Except once, Gideon added silently in his mind as he opened the door to his rooms. A year ago she’d disappeared for weeks and returned half dead without ever explaining where she’d gone. She’d refused to allow her mechanics to help heal her. In fact, she hadn’t allowed anyone but Juliet to touch her since. That was when Lillian had changed completely and began her crusade against science. But Carrick didn’t know about that—no one knew about the disappearance except Lillian’s inner circle.

“Dozens of people said they saw her running through the streets while you yourself confirmed that she was in her bed,” Carrick persisted. “So many people claimed to have seen the same thing, and there’s no reason for any of the witnesses in the city to have lied.”

Gideon sat down heavily behind his desk and began yanking off his pretty but far-too-stiff boots. “Alright,” he said with a reluctant sigh. It had bothered him as well, although he’d tried to overlook it. “So what do you think is going on?”

Carrick’s dark Outlander eyes—eyes that looked solid black from pupil to iris to city folk like Gideon—had a glassy sheen to them. Gideon assumed this was Carrick’s cold approximation of passion.

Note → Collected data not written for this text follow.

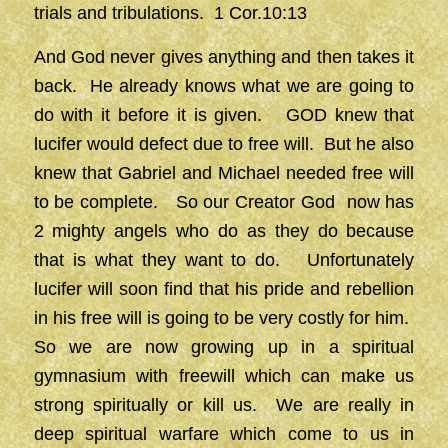
trials and tribulations. 1 Cor.10:13
And God never gives anything and then takes it
back. He already knows what we are going to
do with it before it is given. GOD knew that
lucifer would defect due to free will. But he also
knew that Gabriel and Michael needed free will
to be complete. So our Creator God now has
2 mighty angels who do as they do because
that is what they want to do. Unfortunately
lucifer will soon find that his pride and rebellion
in his free will is going to be very costly for him.
So we are now growing up in a spiritual
gymnasium with freewill which can make us
strong spiritually or kill us. We are really in
deep spiritual warfare which come to us in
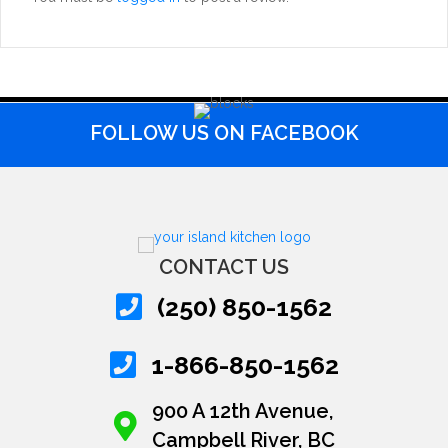
FOLLOW US ON FACEBOOK
CONTACT US
(250) 850-1562
1-866-850-1562
900 A 12th Avenue,
Campbell River, BC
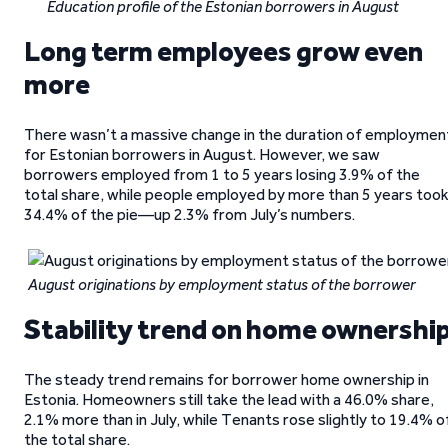
Education profile of the Estonian borrowers in August
Long term employees grow even
more
There wasn’t a massive change in the duration of employmen
for Estonian borrowers in August. However, we saw
borrowers employed from 1 to 5 years losing 3.9% of the
total share, while people employed by more than 5 years too
34.4% of the pie—up 2.3% from July’s numbers.
August originations by employment status of the borrower
Stability trend on home ownershi
The steady trend remains for borrower home ownership in
Estonia. Homeowners still take the lead with a 46.0% share,
2.1% more than in July, while Tenants rose slightly to 19.4% o
the total share.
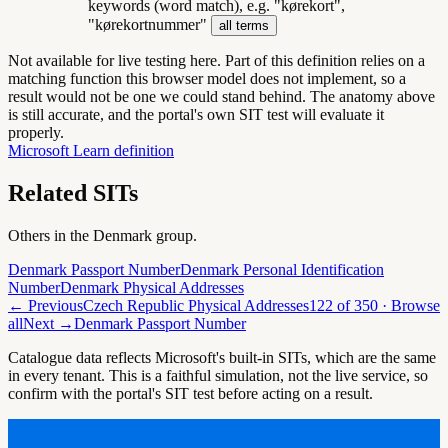
keywords (word match), e.g. "kørekort",
"kørekortnummer"
all terms
Not available for live testing here.
Part of this definition relies on a
matching function this browser model does not implement, so a
result would not be one we could stand behind. The anatomy above
is still accurate, and the portal's own SIT test will evaluate it
properly.
Microsoft Learn definition
Related SITs
Others in the
Denmark
group.
Denmark Passport Number
Denmark Personal Identification
Number
Denmark Physical Addresses
← Previous
Czech Republic Physical Addresses
122
of
350
· Browse
all
Next →
Denmark Passport Number
Catalogue data reflects Microsoft's built-in SITs, which are the same
in every tenant. This is a faithful simulation, not the live service, so
confirm with the portal's SIT test before acting on a result.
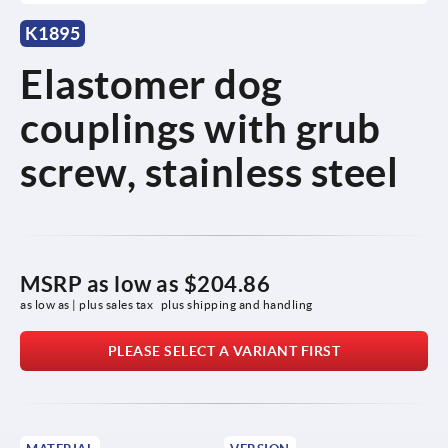
K1895
Elastomer dog
couplings with grub
screw, stainless steel
MSRP as low as
$204.86
as low as | plus sales tax 
plus shipping and handling
PLEASE SELECT A VARIANT FIRST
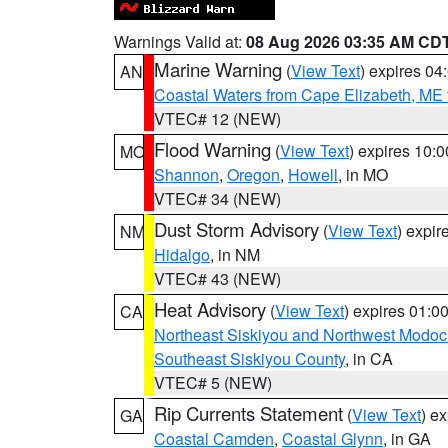
Warnings Valid at:
08 Aug 2026 03:35 AM CD
Marine Warning
(
View Text
) expires 0
AN
Coastal Waters from Cape Elizabeth, ME 
VTEC# 12 (NEW)
Flood Warning
(
View Text
) expires 10:
MO
Shannon
,
Oregon
,
Howell
, in MO
VTEC# 34 (NEW)
Dust Storm Advisory
(
View Text
) expi
NM
Hidalgo
, in NM
VTEC# 43 (NEW)
Heat Advisory
(
View Text
) expires 01:
CA
Northeast Siskiyou and Northwest Modoc
Southeast Siskiyou County
, in CA
VTEC# 5 (NEW)
Rip Currents Statement
(
View Text
) e
GA
Coastal Camden
,
Coastal Glynn
, in GA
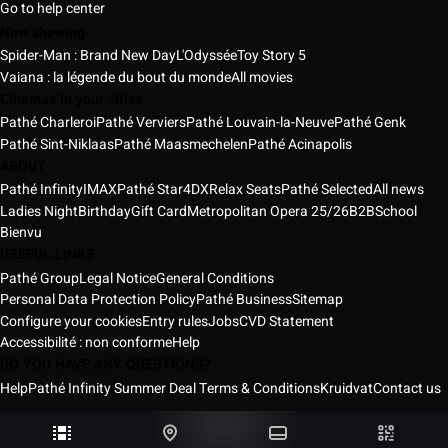
Go to help center
Now showing
Spider-Man : Brand New Day
L'Odyssée
Toy Story 5
Vaiana : la légende du bout du monde
All movies
Cinemas in your cities
Pathé Charleroi
Pathé Verviers
Pathé Louvain-la-Neuve
Pathé Genk
Pathé Sint-Niklaas
Pathé Maasmechelen
Pathé Acinapolis
ABOUT
Pathé Infinity
IMAX
Pathé Star
4DX
Relax Seats
Pathé Selected
All news
Ladies Night
Birthday
Gift Card
Metropolitan Opera 25/26
B2B
School
Bienvu
USEFUL LINKS
Pathé Group
Legal Notice
General Conditions
Personal Data Protection Policy
Pathé Business
Sitemap
Configure your cookies
Entry rules
Jobs
CVD Statement
Accessibilité : non conforme
Help
DO YOU HAVE ANY QUESTIONS?
Help
Pathé Infinity Summer Deal Terms & Conditions
Kruidvat
Contact us
Pathé Belgium Cinemas © 2026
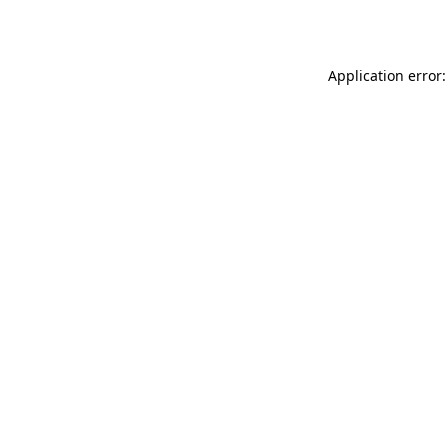
Application error:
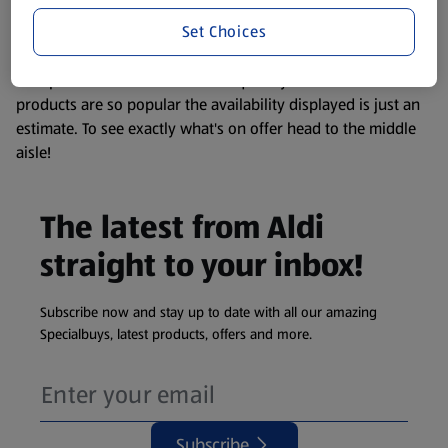
information about any of our Aldi-branded products, please
Set Choices
visit your local ALDI Store.
We update our stock checker frequently but because our
products are so popular the availability displayed is just an
estimate. To see exactly what's on offer head to the middle
aisle!
The latest from Aldi
straight to your inbox!
Subscribe now and stay up to date with all our amazing
Specialbuys, latest products, offers and more.
Subscribe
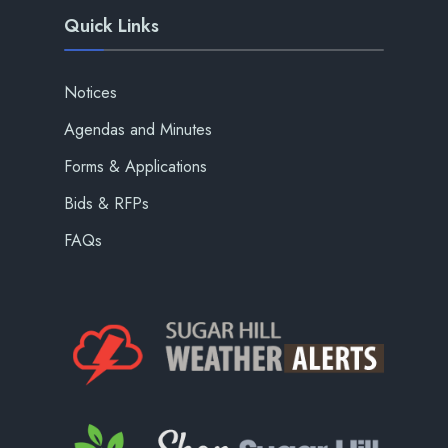
Quick Links
Notices
Agendas and Minutes
Forms & Applications
Bids & RFPs
FAQs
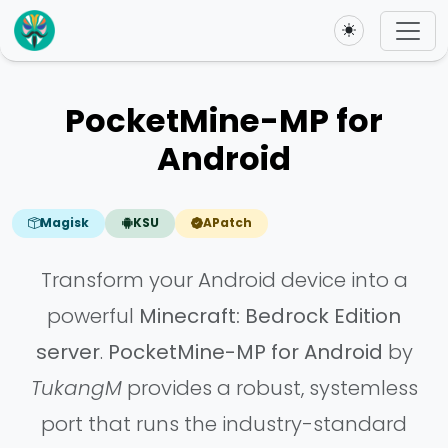
Toggle theme
PocketMine-MP for
Android
Magisk
KSU
APatch
Transform your Android device into a
powerful
Minecraft: Bedrock Edition
server
.
PocketMine-MP for Android
by
TukangM
provides a robust, systemless
port that runs the industry-standard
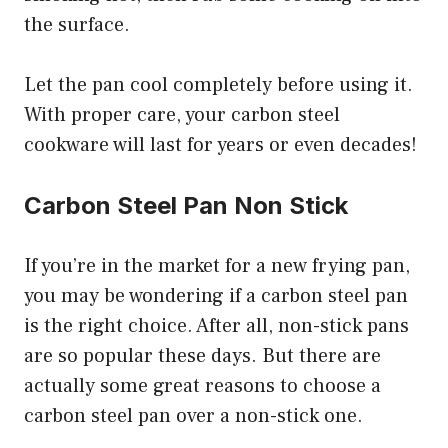
the surface.
Let the pan cool completely before using it.
With proper care, your carbon steel
cookware will last for years or even decades!
Carbon Steel Pan Non Stick
If you’re in the market for a new frying pan,
you may be wondering if a carbon steel pan
is the right choice. After all, non-stick pans
are so popular these days. But there are
actually some great reasons to choose a
carbon steel pan over a non-stick one.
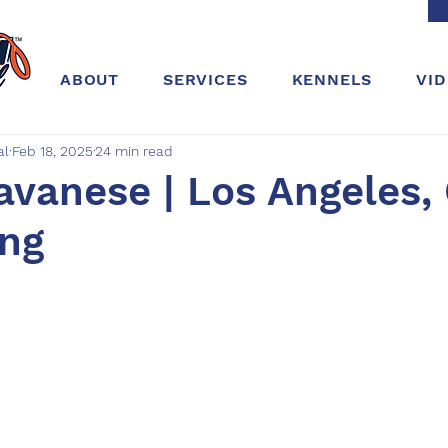
ABOUT
SERVICES
KENNELS
VI
al
Feb 18, 2025
24 min read
avanese | Los Angeles, 
ing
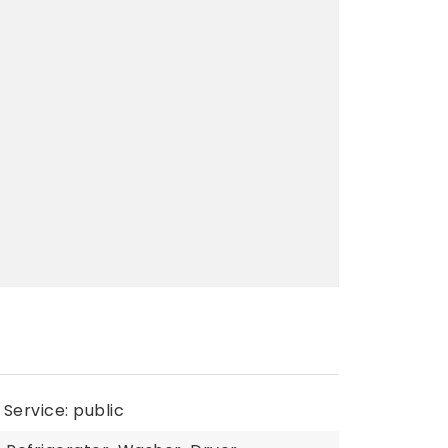
Service: public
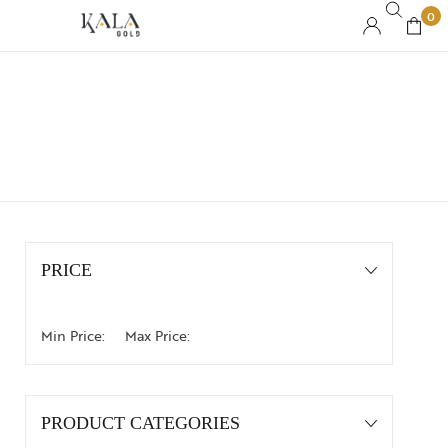
0
PRICE
Min Price:
Max Price:
PRODUCT CATEGORIES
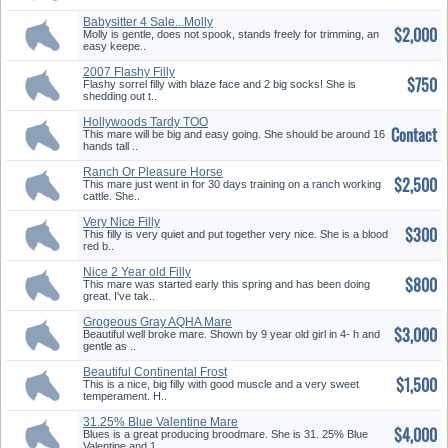
Babysitter 4 Sale...Molly
$2,000
Molly is gentle, does not spook, stands freely for trimming, an
easy keepe..
2007 Flashy Filly
$750
Flashy sorrel filly with blaze face and 2 big socks! She is
shedding out t..
Hollywoods Tardy TOO
Contact
This mare will be big and easy going. She should be around 16
hands tall ..
Ranch Or Pleasure Horse
$2,500
This mare just went in for 30 days training on a ranch working
cattle. She..
Very Nice Filly
$300
This filly is very quiet and put together very nice. She is a blood
red b..
Nice 2 Year old Filly
$800
This mare was started early this spring and has been doing
great. I've tak..
Grogeous Gray AQHA Mare
$3,000
Beautiful well broke mare. Shown by 9 year old girl in 4- h and
gentle as ..
Beautiful Continental Frost
$1,500
Palo...
This is a nice, big filly with good muscle and a very sweet
temperament. H..
31.25% Blue Valentine Mare
$4,000
Blues is a great producing broodmare. She is 31. 25% Blue
Valentine and 1..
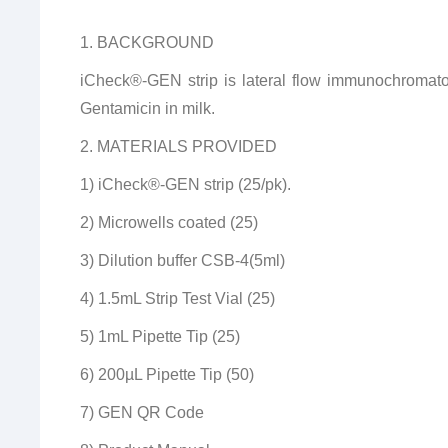
1. BACKGROUND
iCheck®-GEN strip is lateral flow immunochromato
Gentamicin in milk.
2. MATERIALS PROVIDED
1) iCheck®-GEN strip (25/pk).
2) Microwells coated (25)
3) Dilution buffer CSB-4(5ml)
4) 1.5mL Strip Test Vial (25)
5) 1mL Pipette Tip (25)
6) 200µL Pipette Tip (50)
7) GEN QR Code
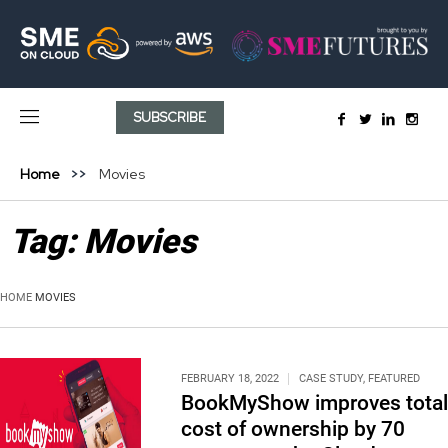
SUBSCRIBE
Home
Movies
Tag:
Movies
HOME
MOVIES
FEBRUARY 18, 2022
CASE STUDY
,
FEATURED
BookMyShow improves total
cost of ownership by 70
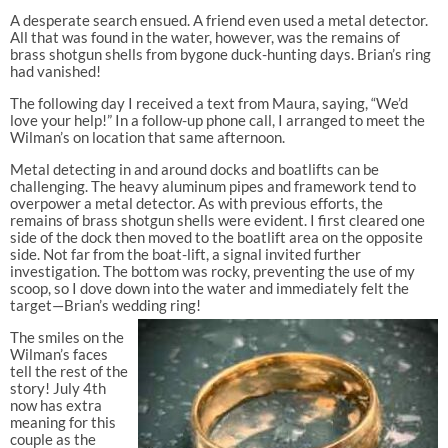
A desperate search ensued. A friend even used a metal detector.
All that was found in the water, however, was the remains of
brass shotgun shells from bygone duck-hunting days. Brian’s ring
had vanished!
The following day I received a text from Maura, saying, “We’d
love your help!” In a follow-up phone call, I arranged to meet the
Wilman’s on location that same afternoon.
Metal detecting in and around docks and boatlifts can be
challenging. The heavy aluminum pipes and framework tend to
overpower a metal detector. As with previous efforts, the
remains of brass shotgun shells were evident. I first cleared one
side of the dock then moved to the boatlift area on the opposite
side. Not far from the boat-lift, a signal invited further
investigation. The bottom was rocky, preventing the use of my
scoop, so I dove down into the water and immediately felt the
target—Brian’s wedding ring!
The smiles on the
Wilman’s faces
tell the rest of the
story! July 4th
now has extra
meaning for this
couple as the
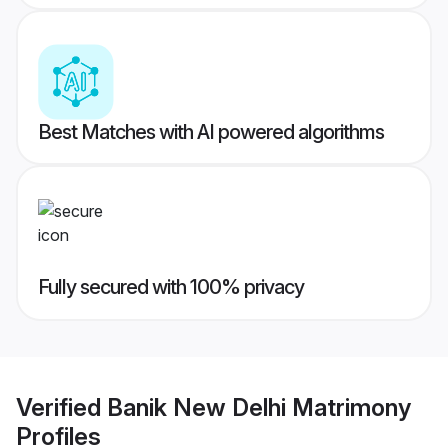
Best Matches with AI powered algorithms
Fully secured with 100% privacy
Verified
Banik New Delhi Matrimony
Profiles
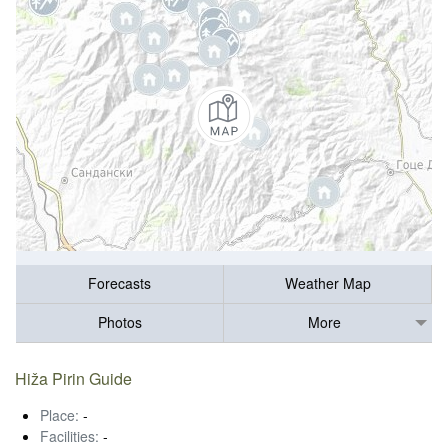
Forecasts
Weather Map
Photos
More
Hiža Pirin Guide
Place:
-
Facilities:
-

“Either the Witch has learned how to physically be in two places at once—or the prisoners are right. There are two of them.”

Gideon looked at Carrick with a raised brow. “And how would there be two?” Carrick was agitated, which was rare. Usually, the Outlander was cold. Unruffled. Gideon was almost more intrigued by that than by the mystery of the “two Lillians”.

“The shamans of my people believe that there are millions of versions of every single one of us.”

“Millions of versions of each of us,” Gideon repeated, disbelievingly. He’d never heard anything so ridiculous. He stood and poured himself a glass of wine, flexing his cramped toes into the carpet. To his surprise, Carrick didn’t take Gideon’s turned back as a cue to leave, but continued to stand stubbornly in front of his desk.

“When I was a child, a shaman told me that I had the talent to spirit walk and that I should train with him. But shamans aren’t respected as they once were among my people, and my father wouldn’t hear of it.”